We celebrate 100 years since the birth of the iconic artist in Attitude's Sex & Sexuality issue.

By Will Stroude

Tom of Finland is a name now so synonymous with 20th century gay culture and aesthetics, it’s sometimes easy to forget just how groundbreaking that work of one Touko Valio Laaksonen was (and remains). 

As we mark 100 years since the artist’s birth in Attitude’s Sex & Sexuality issue – out now to download and to order globally – the artist’s partner, Durk Dehner, sheds more light on the life and legacy of this still largely enigmatic figure, who would go from humble beginnings in the small Finnish town of Kaarina to being one of the most influential queer artists of the 20th century.

Dehner was in his late twenties when he met Laaksonen in Los Angeles in the late ’70s. The pair would spend the next 13 years as a couple before Laaksonen’s passing in November 1991 at the age of 71.

Durk Dehner reflects on the legacy of Tom of Finland in Attitude’s Sex & Sexuality issue, out now

“So many young men were coming up to Tom and acknowledging him for the influence that he had had on their lives”, recalls Dehner, who is now president of the Tom of Finland Foundation which works to promote and preserve Tom of Finland’s work.

“I realised very quickly that this man was much more than just a good artist, that he had been an influencer, that he had really affected the way that we had developed.

“Out of that I really had this desire to do what I could to make his life better.”

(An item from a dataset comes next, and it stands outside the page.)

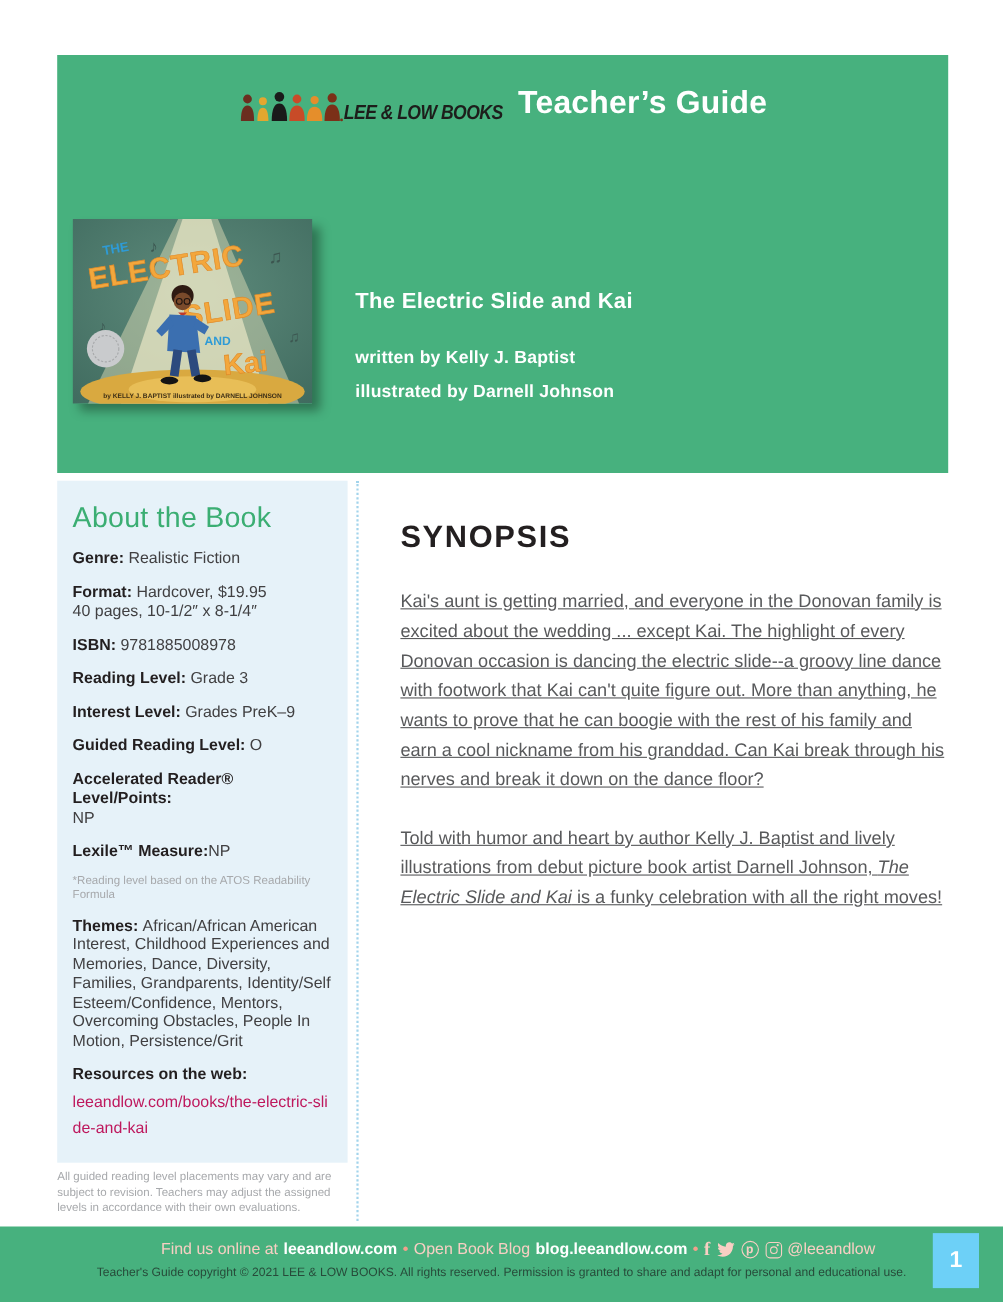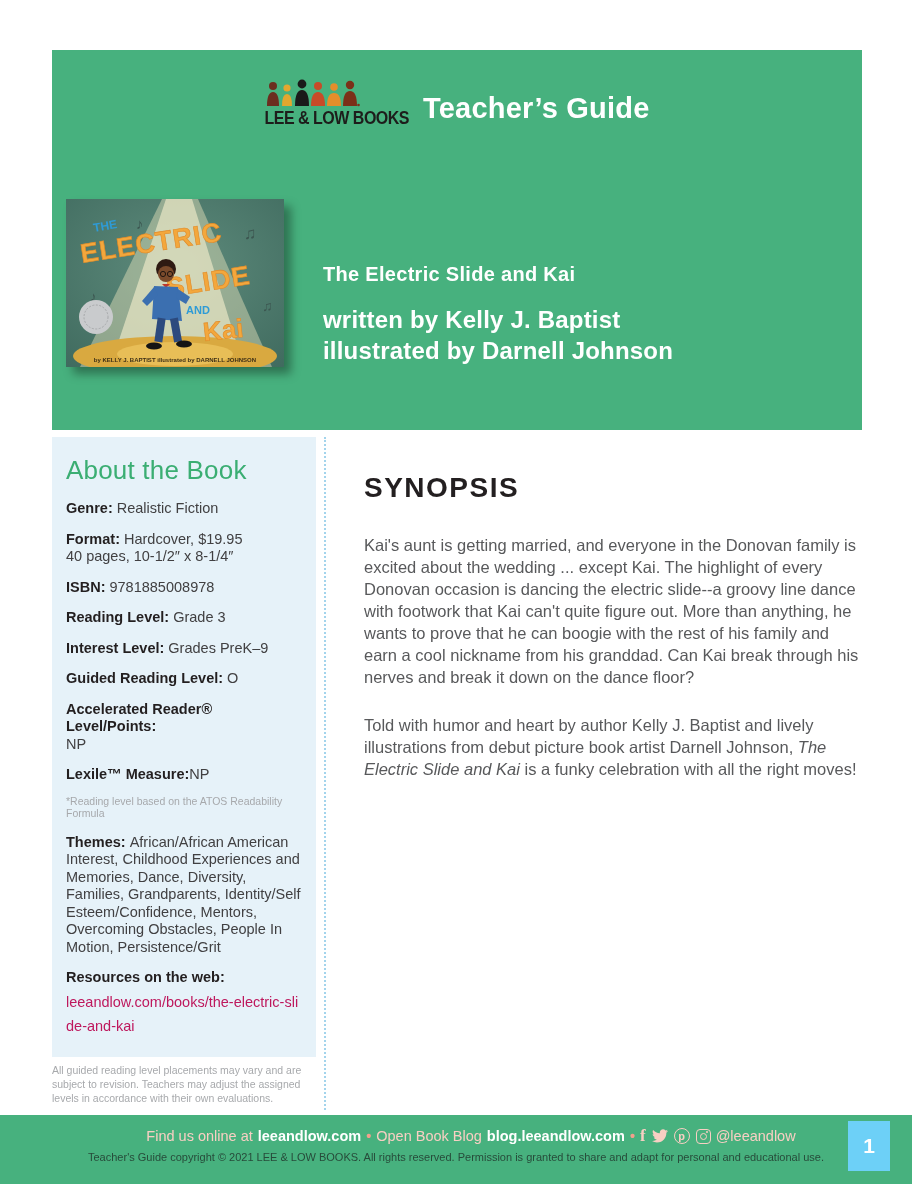"LEE & LOW BOOKS" .logo { align-items: flex-start -> flex-end; flex-direction: column -> row; font-style: none -> italic }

During their time together, Tom and Durk would go out on the scene together, or Durk would drop Tom off at a bar and pick him up later that evening. Sometimes Tom would have met somebody that he wanted to bring back home.

Attitude’s Sex & Sexuality issue marking 100 years of Tom of Finland is out now

“I was able to give him the pleasures of that California lifestyle and having lots of friends. He developed a beautiful throng of guys that were not just fans, but became his friends. He got to do things that he didn’t get to do when he was younger. That was wonderful, and I felt really good that I could give him that” Durk recalls.

“For his age, Tom was really open-minded and willing to explore new horizons. I turned him to smoking marijuana, and he even experimented with Quaaludes and [other] different drugs.

“He and I had a relationship that was really multilevel. We had sex with each other, we were best friends, we were business partners. I was his manager.

Touko Valio Laaksonen aka Tom of Finland

“There was a lot of different hats that I wore with him. I didn’t feel like our age difference was really a problem.”

Art doesn’t need to be political to be powerful, but it’s impossible to separate the radical nature of the work of Tom of Finland with the fact that its sexual utopia is still a dream away for LGBTQ communities around the world.

“He didn’t want to publicly proclaim himself as an activist, but in fact he was,” says Durk.

Courtesy of the Tom of Finland Foundation

“He was an artist that was an activist, which I think is in itself unique because most activists are verbal, political writers.

“But as a visual artist, he was an activist.”